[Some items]
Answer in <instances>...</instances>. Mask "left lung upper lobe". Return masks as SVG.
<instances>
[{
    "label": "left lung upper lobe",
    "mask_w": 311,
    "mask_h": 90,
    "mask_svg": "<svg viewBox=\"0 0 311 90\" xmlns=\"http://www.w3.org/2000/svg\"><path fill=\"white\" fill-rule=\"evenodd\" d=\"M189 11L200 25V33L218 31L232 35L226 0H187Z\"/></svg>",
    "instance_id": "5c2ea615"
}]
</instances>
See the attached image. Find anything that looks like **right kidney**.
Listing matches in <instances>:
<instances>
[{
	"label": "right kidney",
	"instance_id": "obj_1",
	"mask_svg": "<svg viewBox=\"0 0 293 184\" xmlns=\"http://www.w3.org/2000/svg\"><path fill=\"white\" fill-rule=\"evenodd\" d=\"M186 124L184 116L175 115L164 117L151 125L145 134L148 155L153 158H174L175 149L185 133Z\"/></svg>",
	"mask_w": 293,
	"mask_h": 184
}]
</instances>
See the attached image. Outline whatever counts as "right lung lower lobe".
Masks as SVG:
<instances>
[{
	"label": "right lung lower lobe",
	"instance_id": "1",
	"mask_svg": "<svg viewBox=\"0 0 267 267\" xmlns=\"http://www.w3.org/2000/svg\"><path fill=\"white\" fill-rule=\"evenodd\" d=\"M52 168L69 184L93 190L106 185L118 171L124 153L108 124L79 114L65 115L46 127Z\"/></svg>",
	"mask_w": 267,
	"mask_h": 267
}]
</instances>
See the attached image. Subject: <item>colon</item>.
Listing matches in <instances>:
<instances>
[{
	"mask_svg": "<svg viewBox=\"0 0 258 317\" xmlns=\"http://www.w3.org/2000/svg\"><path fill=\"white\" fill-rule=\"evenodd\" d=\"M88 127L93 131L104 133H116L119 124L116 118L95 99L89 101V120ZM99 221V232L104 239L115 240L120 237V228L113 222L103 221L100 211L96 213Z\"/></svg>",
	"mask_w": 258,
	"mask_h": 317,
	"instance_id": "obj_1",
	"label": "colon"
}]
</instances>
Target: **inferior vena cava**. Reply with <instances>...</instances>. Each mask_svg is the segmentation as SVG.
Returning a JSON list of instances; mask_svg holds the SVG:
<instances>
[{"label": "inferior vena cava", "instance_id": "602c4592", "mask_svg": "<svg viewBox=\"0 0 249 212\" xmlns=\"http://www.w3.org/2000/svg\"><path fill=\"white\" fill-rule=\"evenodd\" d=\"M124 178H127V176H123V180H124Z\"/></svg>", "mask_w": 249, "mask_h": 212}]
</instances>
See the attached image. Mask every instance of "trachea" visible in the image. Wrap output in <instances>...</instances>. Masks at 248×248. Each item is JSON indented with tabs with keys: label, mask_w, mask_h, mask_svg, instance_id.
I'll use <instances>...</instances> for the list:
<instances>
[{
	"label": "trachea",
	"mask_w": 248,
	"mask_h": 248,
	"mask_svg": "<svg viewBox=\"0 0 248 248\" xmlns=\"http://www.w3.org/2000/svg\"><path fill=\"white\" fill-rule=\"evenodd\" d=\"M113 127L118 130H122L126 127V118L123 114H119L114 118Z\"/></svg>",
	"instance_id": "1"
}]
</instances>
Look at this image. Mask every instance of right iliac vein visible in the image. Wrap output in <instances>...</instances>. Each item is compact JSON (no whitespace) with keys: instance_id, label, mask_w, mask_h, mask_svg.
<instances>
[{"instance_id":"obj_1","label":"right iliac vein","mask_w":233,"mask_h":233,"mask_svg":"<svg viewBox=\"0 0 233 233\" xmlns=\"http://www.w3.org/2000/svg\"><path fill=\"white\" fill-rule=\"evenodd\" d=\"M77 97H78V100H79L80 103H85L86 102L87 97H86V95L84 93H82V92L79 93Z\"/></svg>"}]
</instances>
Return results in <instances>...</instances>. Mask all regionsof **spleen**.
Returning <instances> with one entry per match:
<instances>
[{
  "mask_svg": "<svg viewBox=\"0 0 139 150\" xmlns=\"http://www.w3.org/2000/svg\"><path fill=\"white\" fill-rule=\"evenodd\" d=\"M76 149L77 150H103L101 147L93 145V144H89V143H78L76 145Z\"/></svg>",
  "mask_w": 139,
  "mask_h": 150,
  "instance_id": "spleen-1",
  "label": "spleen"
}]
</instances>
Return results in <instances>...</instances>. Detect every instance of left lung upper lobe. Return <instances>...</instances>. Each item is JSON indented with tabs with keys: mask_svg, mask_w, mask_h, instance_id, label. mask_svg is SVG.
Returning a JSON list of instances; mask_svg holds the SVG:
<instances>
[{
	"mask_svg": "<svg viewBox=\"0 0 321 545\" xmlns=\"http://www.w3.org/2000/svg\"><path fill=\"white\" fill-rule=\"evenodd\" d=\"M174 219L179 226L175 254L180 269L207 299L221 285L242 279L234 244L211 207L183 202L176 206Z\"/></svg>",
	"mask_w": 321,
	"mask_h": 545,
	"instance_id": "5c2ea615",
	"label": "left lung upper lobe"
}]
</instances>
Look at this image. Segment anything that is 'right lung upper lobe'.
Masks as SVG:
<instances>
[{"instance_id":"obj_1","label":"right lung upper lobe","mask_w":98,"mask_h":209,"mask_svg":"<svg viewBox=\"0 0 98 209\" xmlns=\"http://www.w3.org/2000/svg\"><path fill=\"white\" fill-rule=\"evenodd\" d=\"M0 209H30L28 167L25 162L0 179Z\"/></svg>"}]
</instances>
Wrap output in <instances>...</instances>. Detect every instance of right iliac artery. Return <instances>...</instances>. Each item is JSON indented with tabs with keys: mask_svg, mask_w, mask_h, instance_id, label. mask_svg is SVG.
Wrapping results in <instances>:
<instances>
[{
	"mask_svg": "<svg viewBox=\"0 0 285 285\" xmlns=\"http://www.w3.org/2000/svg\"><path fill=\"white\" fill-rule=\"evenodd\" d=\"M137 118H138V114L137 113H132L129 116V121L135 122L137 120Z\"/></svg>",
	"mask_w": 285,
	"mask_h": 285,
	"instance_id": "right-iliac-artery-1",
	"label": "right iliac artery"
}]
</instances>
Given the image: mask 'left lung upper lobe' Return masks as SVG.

#### [Stated exercise]
How many lines in the items above contain the word "trachea"? Reply with the number alone.

#### [Correct result]
2